BERT는 Pre-training을 위해 성능이 높은 Transformer 구조를 참고하여 만들었다. 

왼쪽에 나온 Transformer 구조 중 왼쪽 Encoder 블록만을 취해 적용하는 방법을 택하였다.  

  


# 3. Fine-tuning

# Next Sentence Prediction 구현해보기
BERT의 구현방법에 대해 알았다면, 이번에는 직접 구현해보기로 하자.

In [1]:
import math
import re
from random import *
import numpy as np
import torch
import torch.nn as nn
import torch.optim as optim
from torch.autograd import Variable

In [2]:
# BERT Parameters
maxlen = 30
batch_size = 6
max_pred = 5 # max tokens of prediction
n_layers = 6
n_heads = 12
d_model = 768
d_ff = 768*4 # 4*d_model, FeedForward dimension
d_k = d_v = 64  # dimension of K(=Q), V
n_segments = 2

text = (
    'Hello, how are you? I am Romeo.\n'
    'Hello, Romeo My name is Juliet. Nice to meet you.\n'
    'Nice meet you too. How are you today?\n'
    'Great. My baseball team won the competition.\n'
    'Oh Congratulations, Juliet\n'
    'Thanks you Romeo'
)

저장된 데이터 항목
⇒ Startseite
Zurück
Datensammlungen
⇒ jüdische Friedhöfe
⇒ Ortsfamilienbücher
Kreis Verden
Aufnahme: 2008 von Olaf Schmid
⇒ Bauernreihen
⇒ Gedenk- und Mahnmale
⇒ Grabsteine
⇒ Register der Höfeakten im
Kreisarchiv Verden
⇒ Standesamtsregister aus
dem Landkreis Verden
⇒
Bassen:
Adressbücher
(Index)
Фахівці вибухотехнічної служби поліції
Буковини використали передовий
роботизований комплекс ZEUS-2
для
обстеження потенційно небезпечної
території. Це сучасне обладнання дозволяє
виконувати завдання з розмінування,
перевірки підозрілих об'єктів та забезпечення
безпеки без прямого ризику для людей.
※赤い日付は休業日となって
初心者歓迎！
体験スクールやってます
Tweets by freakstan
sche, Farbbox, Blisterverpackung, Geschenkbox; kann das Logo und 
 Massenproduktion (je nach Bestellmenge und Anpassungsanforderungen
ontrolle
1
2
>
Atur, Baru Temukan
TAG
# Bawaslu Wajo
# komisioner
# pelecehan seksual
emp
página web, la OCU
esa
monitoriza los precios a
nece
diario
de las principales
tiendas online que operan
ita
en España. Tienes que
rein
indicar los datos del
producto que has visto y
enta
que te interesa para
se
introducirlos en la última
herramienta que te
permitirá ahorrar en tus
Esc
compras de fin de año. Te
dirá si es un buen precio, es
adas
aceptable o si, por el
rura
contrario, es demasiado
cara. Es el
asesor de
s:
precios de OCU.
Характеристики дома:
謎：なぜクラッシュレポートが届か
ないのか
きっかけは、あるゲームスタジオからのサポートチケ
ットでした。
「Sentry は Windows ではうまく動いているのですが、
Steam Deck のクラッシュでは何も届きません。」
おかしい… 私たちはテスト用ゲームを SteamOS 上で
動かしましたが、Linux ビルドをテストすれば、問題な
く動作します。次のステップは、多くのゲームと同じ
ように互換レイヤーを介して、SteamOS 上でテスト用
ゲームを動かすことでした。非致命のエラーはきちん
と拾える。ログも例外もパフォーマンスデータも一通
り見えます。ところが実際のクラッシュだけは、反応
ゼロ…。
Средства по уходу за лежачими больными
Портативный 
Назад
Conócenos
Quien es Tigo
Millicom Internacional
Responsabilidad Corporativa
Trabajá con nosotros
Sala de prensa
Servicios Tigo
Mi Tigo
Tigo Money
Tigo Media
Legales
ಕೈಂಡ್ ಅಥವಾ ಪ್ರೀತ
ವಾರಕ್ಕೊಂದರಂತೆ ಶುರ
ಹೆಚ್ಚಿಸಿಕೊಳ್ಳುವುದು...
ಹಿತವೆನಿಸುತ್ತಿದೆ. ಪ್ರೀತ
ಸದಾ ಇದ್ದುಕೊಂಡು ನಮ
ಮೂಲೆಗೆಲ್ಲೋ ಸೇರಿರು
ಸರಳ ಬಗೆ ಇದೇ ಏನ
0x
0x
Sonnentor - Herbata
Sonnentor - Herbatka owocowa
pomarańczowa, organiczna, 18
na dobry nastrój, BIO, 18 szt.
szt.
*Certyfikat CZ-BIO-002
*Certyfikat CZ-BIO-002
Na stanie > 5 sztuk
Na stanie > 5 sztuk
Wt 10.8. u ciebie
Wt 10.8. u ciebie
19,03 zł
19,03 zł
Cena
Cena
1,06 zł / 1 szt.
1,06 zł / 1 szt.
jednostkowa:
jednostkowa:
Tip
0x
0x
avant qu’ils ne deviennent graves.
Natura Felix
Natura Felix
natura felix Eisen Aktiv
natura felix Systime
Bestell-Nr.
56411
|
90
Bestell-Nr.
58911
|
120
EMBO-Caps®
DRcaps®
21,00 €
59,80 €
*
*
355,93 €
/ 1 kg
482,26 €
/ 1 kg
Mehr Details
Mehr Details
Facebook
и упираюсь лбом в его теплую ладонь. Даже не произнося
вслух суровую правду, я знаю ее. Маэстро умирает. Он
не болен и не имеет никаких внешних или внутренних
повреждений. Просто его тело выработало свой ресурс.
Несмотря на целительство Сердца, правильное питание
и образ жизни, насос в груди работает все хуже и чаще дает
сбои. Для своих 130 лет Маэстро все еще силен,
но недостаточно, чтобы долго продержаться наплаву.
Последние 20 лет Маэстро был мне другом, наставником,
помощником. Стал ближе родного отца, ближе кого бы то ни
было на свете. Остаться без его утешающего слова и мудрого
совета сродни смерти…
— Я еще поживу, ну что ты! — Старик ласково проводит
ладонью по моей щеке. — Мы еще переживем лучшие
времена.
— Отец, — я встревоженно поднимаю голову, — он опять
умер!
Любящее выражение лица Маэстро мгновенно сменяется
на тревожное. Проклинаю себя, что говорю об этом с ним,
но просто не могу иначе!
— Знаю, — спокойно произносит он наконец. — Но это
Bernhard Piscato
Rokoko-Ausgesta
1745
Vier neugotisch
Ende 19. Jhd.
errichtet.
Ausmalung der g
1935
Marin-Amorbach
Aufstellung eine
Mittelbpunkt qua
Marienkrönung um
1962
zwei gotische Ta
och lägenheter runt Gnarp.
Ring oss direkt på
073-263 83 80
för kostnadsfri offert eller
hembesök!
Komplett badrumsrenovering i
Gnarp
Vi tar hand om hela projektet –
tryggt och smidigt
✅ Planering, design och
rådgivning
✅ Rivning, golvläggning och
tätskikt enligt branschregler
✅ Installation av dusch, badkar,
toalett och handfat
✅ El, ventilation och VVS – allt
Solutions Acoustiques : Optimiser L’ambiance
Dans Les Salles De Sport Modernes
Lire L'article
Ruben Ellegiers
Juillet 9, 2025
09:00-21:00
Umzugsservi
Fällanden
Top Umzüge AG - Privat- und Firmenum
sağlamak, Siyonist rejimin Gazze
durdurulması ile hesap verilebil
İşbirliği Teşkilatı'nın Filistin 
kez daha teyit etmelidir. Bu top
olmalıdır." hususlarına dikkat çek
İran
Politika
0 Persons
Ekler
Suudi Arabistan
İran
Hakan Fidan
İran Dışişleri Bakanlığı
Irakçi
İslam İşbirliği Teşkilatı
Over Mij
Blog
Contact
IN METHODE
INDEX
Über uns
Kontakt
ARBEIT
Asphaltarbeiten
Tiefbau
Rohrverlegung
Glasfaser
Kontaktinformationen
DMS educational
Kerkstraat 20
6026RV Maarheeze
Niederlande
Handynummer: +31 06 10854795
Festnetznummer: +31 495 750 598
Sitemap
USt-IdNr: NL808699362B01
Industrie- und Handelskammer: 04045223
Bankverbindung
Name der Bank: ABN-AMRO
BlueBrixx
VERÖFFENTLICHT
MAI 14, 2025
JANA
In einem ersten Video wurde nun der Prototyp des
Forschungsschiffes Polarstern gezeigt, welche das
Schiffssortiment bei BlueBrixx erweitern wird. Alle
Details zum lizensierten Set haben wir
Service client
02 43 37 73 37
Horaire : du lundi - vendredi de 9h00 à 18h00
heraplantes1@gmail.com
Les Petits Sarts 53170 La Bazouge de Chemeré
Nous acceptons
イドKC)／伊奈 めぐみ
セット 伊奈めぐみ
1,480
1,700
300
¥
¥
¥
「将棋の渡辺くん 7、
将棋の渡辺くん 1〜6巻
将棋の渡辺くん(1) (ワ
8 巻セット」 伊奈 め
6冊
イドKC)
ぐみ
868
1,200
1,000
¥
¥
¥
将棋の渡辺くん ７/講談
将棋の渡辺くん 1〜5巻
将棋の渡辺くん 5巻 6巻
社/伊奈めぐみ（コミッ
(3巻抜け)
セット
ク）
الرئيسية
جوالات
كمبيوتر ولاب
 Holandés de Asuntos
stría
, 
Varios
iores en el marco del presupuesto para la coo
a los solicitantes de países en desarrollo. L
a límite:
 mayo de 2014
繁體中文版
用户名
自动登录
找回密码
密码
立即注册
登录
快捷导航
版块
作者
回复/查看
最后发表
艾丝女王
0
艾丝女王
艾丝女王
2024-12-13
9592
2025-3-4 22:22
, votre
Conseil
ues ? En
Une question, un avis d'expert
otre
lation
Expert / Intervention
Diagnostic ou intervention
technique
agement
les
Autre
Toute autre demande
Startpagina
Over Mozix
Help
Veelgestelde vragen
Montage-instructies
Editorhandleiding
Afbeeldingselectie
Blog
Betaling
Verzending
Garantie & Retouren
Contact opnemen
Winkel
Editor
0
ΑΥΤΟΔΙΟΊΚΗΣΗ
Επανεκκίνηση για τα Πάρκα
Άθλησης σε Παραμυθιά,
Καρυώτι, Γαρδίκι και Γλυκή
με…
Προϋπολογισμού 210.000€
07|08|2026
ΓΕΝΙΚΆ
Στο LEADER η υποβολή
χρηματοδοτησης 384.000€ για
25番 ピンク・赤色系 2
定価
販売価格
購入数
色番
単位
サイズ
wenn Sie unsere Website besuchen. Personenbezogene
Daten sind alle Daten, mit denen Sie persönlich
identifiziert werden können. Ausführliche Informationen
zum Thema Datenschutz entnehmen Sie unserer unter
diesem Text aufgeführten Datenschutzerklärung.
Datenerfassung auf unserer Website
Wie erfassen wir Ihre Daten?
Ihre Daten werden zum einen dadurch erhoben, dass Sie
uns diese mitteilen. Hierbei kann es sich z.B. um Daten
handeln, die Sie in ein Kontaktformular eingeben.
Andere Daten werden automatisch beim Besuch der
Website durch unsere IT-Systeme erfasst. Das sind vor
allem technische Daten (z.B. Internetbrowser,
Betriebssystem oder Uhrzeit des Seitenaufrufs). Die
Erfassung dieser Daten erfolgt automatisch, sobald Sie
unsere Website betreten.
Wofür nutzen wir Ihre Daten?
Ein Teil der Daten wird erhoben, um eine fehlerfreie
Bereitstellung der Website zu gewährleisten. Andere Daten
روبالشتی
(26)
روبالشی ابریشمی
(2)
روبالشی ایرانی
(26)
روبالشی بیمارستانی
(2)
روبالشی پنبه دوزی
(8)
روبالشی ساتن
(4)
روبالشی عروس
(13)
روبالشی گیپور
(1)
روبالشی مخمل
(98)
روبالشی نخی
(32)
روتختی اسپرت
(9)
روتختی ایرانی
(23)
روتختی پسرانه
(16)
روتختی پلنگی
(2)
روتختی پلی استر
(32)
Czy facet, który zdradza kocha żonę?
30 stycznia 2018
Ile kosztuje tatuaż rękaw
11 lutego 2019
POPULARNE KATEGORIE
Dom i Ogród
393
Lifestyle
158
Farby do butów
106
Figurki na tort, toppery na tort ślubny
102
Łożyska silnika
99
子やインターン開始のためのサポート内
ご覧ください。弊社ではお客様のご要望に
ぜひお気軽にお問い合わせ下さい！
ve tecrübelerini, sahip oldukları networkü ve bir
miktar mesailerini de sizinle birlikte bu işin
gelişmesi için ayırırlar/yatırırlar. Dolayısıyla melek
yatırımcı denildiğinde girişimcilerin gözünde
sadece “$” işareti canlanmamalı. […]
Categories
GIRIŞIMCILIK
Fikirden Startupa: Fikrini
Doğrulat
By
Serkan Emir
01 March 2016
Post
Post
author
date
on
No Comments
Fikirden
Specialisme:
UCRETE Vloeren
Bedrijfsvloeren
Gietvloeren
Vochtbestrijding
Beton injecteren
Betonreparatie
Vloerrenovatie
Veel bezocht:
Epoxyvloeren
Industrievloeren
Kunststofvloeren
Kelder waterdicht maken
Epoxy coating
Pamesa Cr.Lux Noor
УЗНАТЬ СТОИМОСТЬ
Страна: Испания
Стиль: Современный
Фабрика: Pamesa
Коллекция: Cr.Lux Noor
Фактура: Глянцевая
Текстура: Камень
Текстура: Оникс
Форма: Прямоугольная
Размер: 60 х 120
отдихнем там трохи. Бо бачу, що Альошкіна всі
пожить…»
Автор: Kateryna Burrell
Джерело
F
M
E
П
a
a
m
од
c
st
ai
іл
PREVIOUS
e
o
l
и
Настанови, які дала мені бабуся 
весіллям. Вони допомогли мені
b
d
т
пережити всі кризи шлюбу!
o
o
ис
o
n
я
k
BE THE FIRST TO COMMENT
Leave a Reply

§ **과제 안내**
(A) BERT 구현 글에서 "BERT는 Pre-training을 위해"부터 "직접 구현해보기로 하자."까지, 두 부분을 모두 포함하여 그대로 옮겨 적으십시오.
(B) BERT 구현 글의 코드에서 import로 시작하는 줄이 불러오는 모듈 이름을 모두 나열하십시오.
(C) BERT 구현 글의 마지막 줄 다음에 올 내용을 이어서 작성하십시오.

§ **과제 풀이**
(A)
BERT는 Pre-training을 위해 성능이 높은 Transformer 구조를 참고하여 만들었다. 

왼쪽에 나온 Transformer 구조 중 왼쪽 Encoder 블록만을 취해 적용하는 방법을 택하였다.  

  


# 3. Fine-tuning

# Next Sentence Prediction 구현해보기
BERT의 구현방법에 대해 알았다면, 이번에는 직접 구현해보기로 하자.

(B) math, re, numpy, torch, torch.nn, torch.optim

(C)
In [3]:
sentences = re.sub("[.,!?\\-]", '', text.lower()).split('\n') # filter '.', ',', '?', '!'
word_list = list(set(" ".join(sentences).split()))
word_dict = {'[PAD]' : 0, '[CLS]' : 1, '[SEP]' : 2, '[MASK]' : 3}
for i, w in enumerate(word_list):
    word_dict[w] = i + 4
number_dict = {i: w for i, w in enumerate(word_dict)}
vocab_size = len(word_dict)

In [4]:
token_list = list()
for sentence in sentences:
    arr = [word_dict[s] for s in sentence.split()]
    token_list.append(arr)

In [5]:
def make_batch():
    batch = []
    positive = negative = 0
    while positive != batch_size/2 or negative != batch_size/2:
        tokens_a_index, tokens_b_index= randrange(len(sentences)), randrange(len(sentences)) # sample random index in sentences
        tokens_a, tokens_b= token_list[tokens_a_index], token_list[tokens_b_index]
        input_ids = [word_dict['[CLS]']] + tokens_a + [word_dict['[SEP]']] + tokens_b + [word_dict['[SEP]']]
        segment_ids = [0] * (1 + len(tokens_a) + 1) + [1] * (len(tokens_b) + 1)

        # MASK LM
        n_pred =  min(max_pred, max(1, int(round(len(input_ids) * 0.15)))) # 15 % of tokens in one sentence
        cand_maked_pos = [i for i, token in enumerate(input_ids)
                          if token != word_dict['[CLS]'] and token != word_dict['[SEP]']]
        shuffle(cand_maked_pos)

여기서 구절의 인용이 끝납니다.